The content of the advice was under scrutiny from the get go...

Here is the Guardian back in 2005 on the subject and the Foreign Office lawyer did have the courage of her convictions unlike the AG

David Leigh and Rob Evans The Guardian, Monday 28 February 2005 09.17 GMT Article history

The government has promised to make a new decision by March 11 on whether to release the advice given by the attorney general, Lord Goldsmith, on the legality of the invasion of Iraq.

In the wake of last week's row about allegations that Lord Goldsmith was leaned on to withdraw his original advice, Downing St now says officials are considering whether to recommend dropping efforts to conceal it.

Ministers have been forced into authorising a high-level review by numerous freedom of information requests submitted since the act came into force in January.

Unless ministers accept a Whitehall recommendation to make a disclosure, the next hurdle they will face is a full investigation by the information commissioner, Richard Thomas, in March. He has already assembled a team to study the issue.

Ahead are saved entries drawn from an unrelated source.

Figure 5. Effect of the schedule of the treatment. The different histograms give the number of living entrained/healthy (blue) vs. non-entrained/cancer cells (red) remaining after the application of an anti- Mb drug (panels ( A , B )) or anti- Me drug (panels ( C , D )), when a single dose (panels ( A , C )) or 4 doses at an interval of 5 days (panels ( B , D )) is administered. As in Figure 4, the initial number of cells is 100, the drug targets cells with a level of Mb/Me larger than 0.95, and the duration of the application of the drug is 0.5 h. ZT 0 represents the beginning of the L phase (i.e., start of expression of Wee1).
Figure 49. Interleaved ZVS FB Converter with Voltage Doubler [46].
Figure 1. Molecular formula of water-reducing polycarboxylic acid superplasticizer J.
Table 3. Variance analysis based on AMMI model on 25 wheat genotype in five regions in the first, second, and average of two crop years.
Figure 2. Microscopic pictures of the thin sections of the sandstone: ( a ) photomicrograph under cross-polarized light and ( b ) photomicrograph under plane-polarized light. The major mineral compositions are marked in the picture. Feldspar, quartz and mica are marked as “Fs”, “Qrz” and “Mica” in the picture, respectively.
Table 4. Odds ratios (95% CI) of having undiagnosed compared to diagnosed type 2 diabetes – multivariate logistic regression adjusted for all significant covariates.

He has the legal power to order the release of the advice. In the legislation, ministers controversially kept the option to override the commissioner. But if they use the ministerial veto so early in the life of the act, it will lead to a further collision with supporters of freedom of information.

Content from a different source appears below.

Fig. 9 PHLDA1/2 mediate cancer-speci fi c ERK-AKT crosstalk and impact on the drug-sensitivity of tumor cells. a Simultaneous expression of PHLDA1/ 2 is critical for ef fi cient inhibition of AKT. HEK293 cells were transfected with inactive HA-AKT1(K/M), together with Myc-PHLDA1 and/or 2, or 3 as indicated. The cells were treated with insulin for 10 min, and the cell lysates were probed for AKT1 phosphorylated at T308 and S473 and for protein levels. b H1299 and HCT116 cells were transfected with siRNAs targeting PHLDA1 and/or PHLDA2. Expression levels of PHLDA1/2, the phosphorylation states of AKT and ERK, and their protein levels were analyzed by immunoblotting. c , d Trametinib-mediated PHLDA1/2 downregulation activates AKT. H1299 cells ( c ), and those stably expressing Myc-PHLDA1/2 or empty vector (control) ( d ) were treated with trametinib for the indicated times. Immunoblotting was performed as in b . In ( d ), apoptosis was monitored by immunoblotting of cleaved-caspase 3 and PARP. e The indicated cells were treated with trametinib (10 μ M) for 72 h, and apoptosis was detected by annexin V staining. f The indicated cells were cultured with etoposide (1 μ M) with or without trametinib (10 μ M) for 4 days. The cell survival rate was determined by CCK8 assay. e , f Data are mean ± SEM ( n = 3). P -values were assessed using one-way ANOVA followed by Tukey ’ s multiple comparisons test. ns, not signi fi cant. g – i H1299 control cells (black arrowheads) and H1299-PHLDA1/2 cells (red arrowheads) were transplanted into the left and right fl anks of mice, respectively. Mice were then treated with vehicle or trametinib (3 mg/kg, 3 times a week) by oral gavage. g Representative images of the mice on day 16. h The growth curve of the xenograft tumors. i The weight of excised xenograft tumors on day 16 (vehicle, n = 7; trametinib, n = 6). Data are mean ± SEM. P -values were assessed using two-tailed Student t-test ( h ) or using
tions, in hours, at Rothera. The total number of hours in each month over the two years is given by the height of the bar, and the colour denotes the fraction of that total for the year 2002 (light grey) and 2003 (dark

Among those who have weighed in during the last week to say public interest demands publication of the advice - which was kept secret from the cabinet as Britain went to war - are John Major, Michael Howard and Charles Kennedy.

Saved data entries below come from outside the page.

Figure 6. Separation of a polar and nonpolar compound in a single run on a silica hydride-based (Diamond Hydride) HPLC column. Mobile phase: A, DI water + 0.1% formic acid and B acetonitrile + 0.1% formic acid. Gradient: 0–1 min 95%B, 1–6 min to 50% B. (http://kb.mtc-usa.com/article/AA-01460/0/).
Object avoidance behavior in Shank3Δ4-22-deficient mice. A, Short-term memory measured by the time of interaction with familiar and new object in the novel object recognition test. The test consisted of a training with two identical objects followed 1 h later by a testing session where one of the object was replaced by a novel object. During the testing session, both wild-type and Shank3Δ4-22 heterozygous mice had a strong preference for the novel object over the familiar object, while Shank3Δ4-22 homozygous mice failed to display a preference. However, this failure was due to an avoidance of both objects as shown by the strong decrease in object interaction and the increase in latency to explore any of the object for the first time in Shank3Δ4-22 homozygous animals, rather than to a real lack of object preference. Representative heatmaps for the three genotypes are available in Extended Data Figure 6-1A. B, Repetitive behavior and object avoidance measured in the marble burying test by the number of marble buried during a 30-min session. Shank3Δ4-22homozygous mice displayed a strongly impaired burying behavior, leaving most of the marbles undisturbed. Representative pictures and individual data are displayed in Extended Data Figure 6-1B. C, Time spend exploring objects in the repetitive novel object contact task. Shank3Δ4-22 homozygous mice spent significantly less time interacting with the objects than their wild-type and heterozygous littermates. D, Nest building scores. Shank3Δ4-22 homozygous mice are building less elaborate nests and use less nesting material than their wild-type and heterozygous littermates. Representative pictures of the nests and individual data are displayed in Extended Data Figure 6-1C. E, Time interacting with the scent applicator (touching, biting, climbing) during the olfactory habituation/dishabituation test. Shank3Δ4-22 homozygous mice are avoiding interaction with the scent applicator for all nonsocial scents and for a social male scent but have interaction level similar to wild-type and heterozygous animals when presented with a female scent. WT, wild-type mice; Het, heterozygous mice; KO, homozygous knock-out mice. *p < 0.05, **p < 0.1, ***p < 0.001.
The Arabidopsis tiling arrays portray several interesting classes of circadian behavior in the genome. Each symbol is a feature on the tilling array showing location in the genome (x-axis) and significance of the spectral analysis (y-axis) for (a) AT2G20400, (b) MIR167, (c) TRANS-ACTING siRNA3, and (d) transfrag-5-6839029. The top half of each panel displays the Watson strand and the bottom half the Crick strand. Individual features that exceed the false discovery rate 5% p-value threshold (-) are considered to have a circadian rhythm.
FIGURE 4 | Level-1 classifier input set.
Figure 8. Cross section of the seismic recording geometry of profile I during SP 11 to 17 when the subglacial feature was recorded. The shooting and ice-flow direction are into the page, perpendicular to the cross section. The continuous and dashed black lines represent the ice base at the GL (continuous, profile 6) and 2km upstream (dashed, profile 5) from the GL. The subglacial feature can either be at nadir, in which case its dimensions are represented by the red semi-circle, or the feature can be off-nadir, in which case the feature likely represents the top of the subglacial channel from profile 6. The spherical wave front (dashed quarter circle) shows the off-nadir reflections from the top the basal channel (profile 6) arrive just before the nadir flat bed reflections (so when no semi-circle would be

Yesterday the Lib Dems' deputy leader, Sir Menzies Campbell, said: "Publish and be damned, yes; but don't publish and be damned even further."

Legal advice commissioned by the Guardian suggests the professed reason for keeping the Iraq advice secret - legal privilege - is unsustainable.

According to the authorities quoted in Keir Starmer QC's opinion, published on the Guardian website, legal privilege has disappeared because the government "cherry-picked" what purported to be a summary of the advice, publicly quoting the parts that suited the government case.

Furthermore, British governments have published the text of such official legal advice in the past.

Downing St says that officials will complete by March 11 a "thorough and impartial" review, and that ministers will not interfere with it. Under the act, government departments are required to conduct an internal review following appeals against FOI refusals.

Documents that have also been requested include the resignation letter by the Foreign Office lawyer Elizabeth Wilmshurst, which insiders say could be explosive. It is said to disclose details showing Lord Goldsmith's original legal view was that the invasion would be wrong under international law.

After Lord Goldsmith held discussions with US lawyers on President George Bush's staff, and with No 10 insiders Lord Falconer and Lady Morgan, it is alleged he was persuaded to change his mind

I am SURE the Mail would not sex up a headline to gain readership.

As for the Saville Inquiry, whilst it was announced in Jan 1998, first submissions were not given until March 2000.

The Good Friday Agreement had been in force since April 10th 1998.

It was not an adversarial process and never looked to apportion blame, that was not in its remit.

Also it has not completed its report, that is due in March 2010.

One of the cavaets in the proceedings is that any evidence given to the inquiry cannot be used against those particpating in a future court action.